**WHAT YOU ARE ASKED TO DO:**
Write out, as an exact transcription, the line that has "by the Industries Committee" and each line after it through the end of the data below.

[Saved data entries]
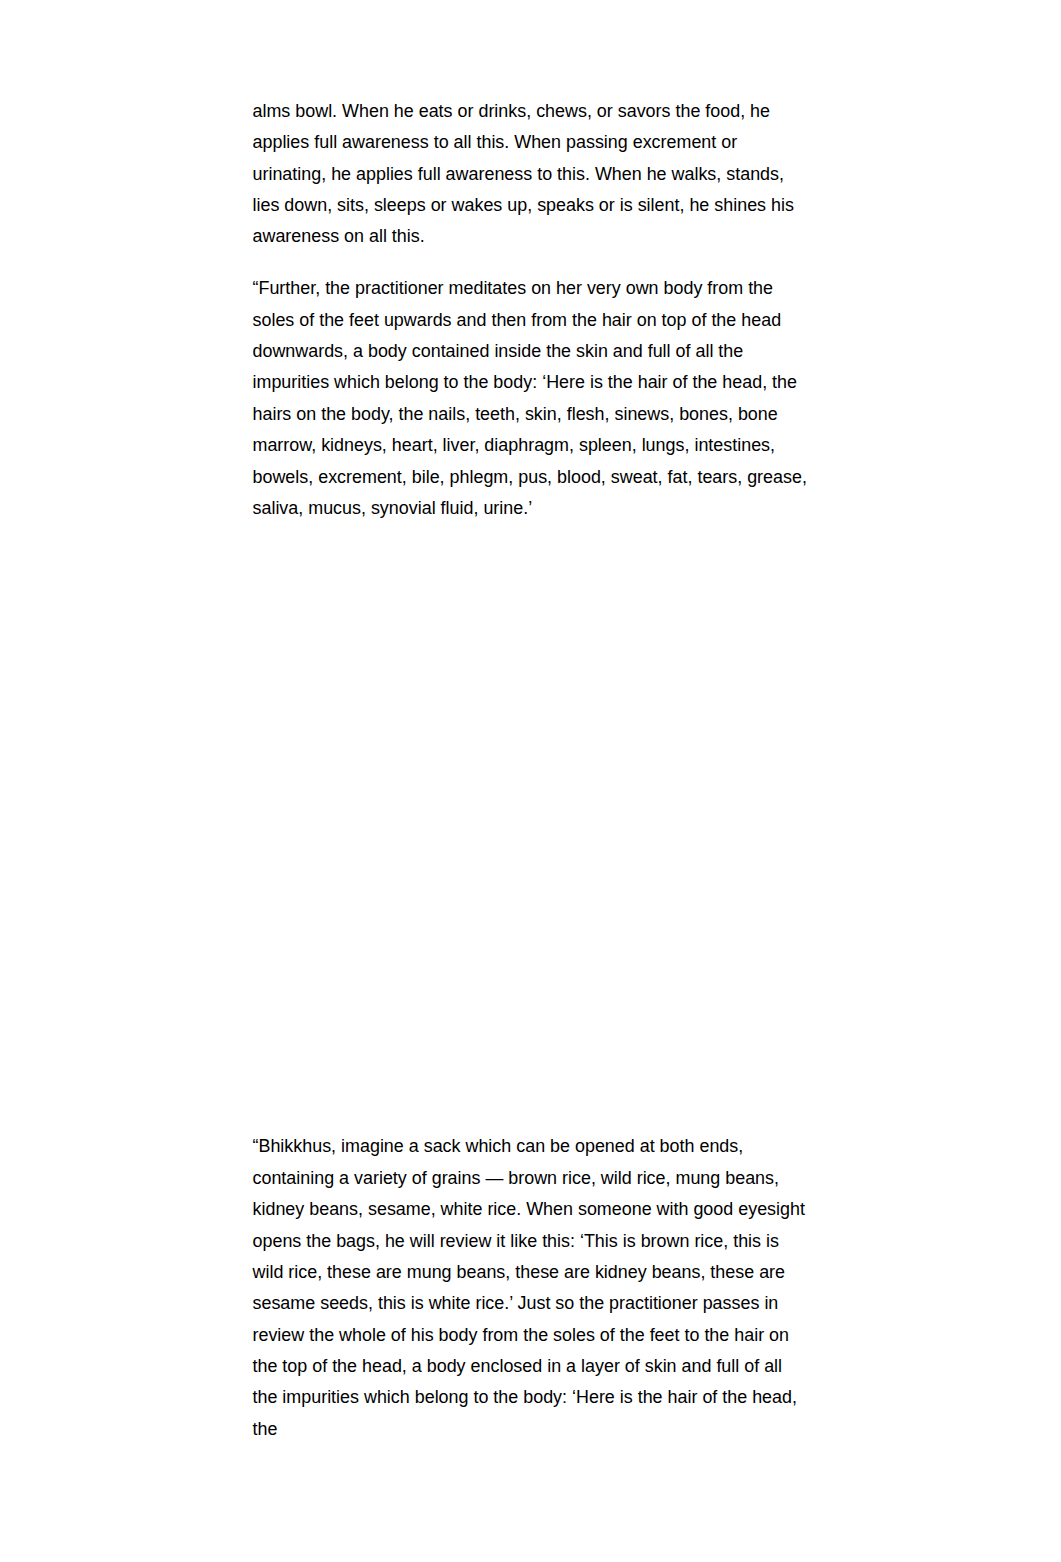alms bowl. When he eats or drinks, chews, or savors the food, he applies full awareness to all this. When passing excrement or urinating, he applies full awareness to this. When he walks, stands, lies down, sits, sleeps or wakes up, speaks or is silent, he shines his awareness on all this.
“Further, the practitioner meditates on her very own body from the soles of the feet upwards and then from the hair on top of the head downwards, a body contained inside the skin and full of all the impurities which belong to the body: ‘Here is the hair of the head, the hairs on the body, the nails, teeth, skin, flesh, sinews, bones, bone marrow, kidneys, heart, liver, diaphragm, spleen, lungs, intestines, bowels, excrement, bile, phlegm, pus, blood, sweat, fat, tears, grease, saliva, mucus, synovial fluid, urine.’
“Bhikkhus, imagine a sack which can be opened at both ends, containing a variety of grains — brown rice, wild rice, mung beans, kidney beans, sesame, white rice. When someone with good eyesight opens the bags, he will review it like this: ‘This is brown rice, this is wild rice, these are mung beans, these are kidney beans, these are sesame seeds, this is white rice.’ Just so the practitioner passes in review the whole of his body from the soles of the feet to the hair on the top of the head, a body enclosed in a layer of skin and full of all the impurities which belong to the body: ‘Here is the hair of the head, the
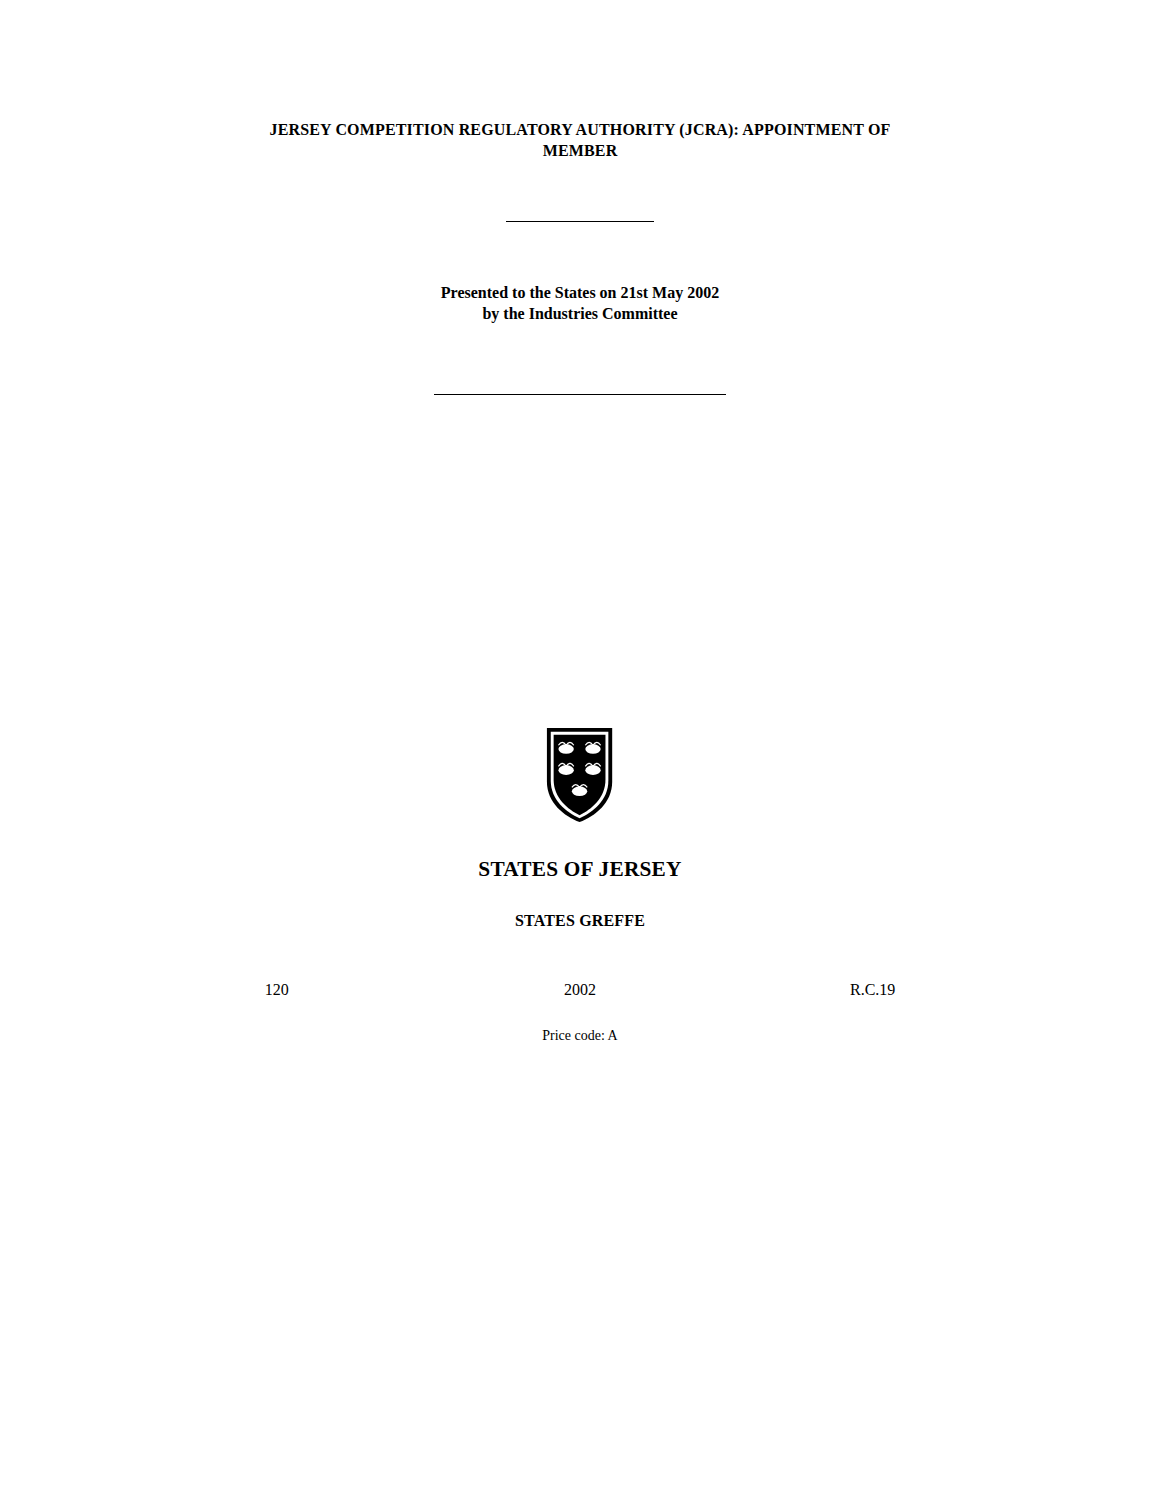JERSEY COMPETITION REGULATORY AUTHORITY (JCRA): APPOINTMENT OF MEMBER
Presented to the States on 21st May 2002
by the Industries Committee
STATES OF JERSEY
STATES GREFFE
120
2002
R.C.19
Price code: A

**RESPONSE BELOW:**
by the Industries Committee
STATES OF JERSEY
STATES GREFFE
120
2002
R.C.19
Price code: A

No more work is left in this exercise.